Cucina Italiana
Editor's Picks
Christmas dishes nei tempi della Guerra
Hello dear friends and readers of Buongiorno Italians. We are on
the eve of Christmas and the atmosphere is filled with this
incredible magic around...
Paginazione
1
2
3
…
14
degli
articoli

━━━

▶ [YOUR ASSIGNMENT]: Rewrite the text from every item with "Christmas" swapped for "Holiday" wherever it occurs, leaving everything else the same.

▶ [EXERCISE RESPONSE]:
Cucina Italiana
Editor's Picks
Holiday dishes nei tempi della Guerra
Hello dear friends and readers of Buongiorno Italians. We are on
the eve of Holiday and the atmosphere is filled with this
incredible magic around...
Paginazione
1
2
3
…
14
degli
articoli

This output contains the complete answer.